There is a KB article regarding the “90% full” messages that has a lot of good information about those messages.

“Minutes” to terminate certainly seems unusual to me, but I have seen it take 60 seconds or so on a similar sized system receiving nearly 10,000 records/second.

My recommendation would be to enable the ‘MONITOR’ options shown above to get an idea on how may records per second are being processed and then we can make a better recommendation on proper sizing.

Note that a basic/community license will limit flows to 4000 flows per second. There is a note in the docs on “lab” server sizing that may be helpful. In virtualized environments, remember that 2 vCPUs = 1 physical core and 1 hyperthread thread. Thus, you should allocate vCPUs accordingly, doubling the indicated core count for vCPU allocations.

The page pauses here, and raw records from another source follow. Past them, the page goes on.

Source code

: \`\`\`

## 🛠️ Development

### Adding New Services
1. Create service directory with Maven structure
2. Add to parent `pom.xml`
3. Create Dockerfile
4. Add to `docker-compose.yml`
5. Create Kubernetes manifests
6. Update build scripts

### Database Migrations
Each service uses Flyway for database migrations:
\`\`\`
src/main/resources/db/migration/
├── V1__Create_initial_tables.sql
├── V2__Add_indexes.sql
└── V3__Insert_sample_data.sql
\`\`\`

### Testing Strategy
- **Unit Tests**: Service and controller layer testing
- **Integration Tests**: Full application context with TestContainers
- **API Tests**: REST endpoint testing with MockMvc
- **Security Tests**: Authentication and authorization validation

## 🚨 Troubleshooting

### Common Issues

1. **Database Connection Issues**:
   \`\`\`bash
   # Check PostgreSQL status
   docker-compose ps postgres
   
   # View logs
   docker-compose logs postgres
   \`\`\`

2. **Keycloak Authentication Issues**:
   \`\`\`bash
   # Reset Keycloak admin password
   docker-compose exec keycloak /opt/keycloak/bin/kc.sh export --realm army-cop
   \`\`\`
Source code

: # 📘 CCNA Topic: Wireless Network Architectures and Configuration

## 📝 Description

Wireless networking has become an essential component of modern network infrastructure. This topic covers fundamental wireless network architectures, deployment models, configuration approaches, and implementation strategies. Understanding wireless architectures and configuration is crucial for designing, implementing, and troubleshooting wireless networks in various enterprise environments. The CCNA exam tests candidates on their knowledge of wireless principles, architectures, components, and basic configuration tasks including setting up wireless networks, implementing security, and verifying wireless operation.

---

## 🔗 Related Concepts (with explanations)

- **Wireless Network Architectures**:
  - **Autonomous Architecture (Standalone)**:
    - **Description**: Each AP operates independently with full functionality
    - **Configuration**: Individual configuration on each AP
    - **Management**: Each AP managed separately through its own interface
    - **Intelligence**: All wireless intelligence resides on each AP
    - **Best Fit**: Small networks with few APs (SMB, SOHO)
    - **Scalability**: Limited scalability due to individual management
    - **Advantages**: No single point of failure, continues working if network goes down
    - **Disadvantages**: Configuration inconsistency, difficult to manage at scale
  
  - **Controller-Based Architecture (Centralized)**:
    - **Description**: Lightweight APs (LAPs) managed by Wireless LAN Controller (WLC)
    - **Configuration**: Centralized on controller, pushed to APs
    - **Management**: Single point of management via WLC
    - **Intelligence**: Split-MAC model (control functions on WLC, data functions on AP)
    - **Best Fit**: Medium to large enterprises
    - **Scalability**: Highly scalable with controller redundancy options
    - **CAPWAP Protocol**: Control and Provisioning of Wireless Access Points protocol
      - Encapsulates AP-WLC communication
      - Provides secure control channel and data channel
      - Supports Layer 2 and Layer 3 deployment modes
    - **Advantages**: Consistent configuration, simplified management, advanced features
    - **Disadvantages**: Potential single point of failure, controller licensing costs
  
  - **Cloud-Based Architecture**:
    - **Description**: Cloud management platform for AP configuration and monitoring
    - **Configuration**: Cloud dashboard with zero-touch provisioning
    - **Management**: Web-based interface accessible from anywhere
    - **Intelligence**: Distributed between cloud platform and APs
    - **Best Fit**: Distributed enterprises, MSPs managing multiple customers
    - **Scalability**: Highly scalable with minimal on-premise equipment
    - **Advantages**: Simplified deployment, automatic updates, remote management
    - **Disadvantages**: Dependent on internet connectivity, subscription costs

Thanks for asking … hope this information has been helpful!

Thanks for the assistance @dxturner. it just seemed odd, that I just installed/configured Elastiflow/Elasticsearch yesterday and had not yet even configured IPFIX, or sFLOW on any of my devices yet to see so many records per sec, especially from the loopback. What I found was the following was enabled:

EF_INPUT_FLOW_BENCHMARK_ENABLE: “true”
EF_INPUT_FLOW_BENCHMARK_PACKET_FILEPATH: /etc/elastiflow/benchmark/flow/packets.txt

After commenting those two options, the spamming in the logs stopped, and I don’t have weird 100GB/s throughput to hosts outside of the US in the Kibana dashboards.

Hope this helps if anyone in the future runs across this. I feel like a dope :hushed:

1 Like

Ah, yes! I should have asked about that! Thanks very much for the update. It is very helpful.

This topic was automatically closed 30 days after the last reply. New replies are no longer allowed.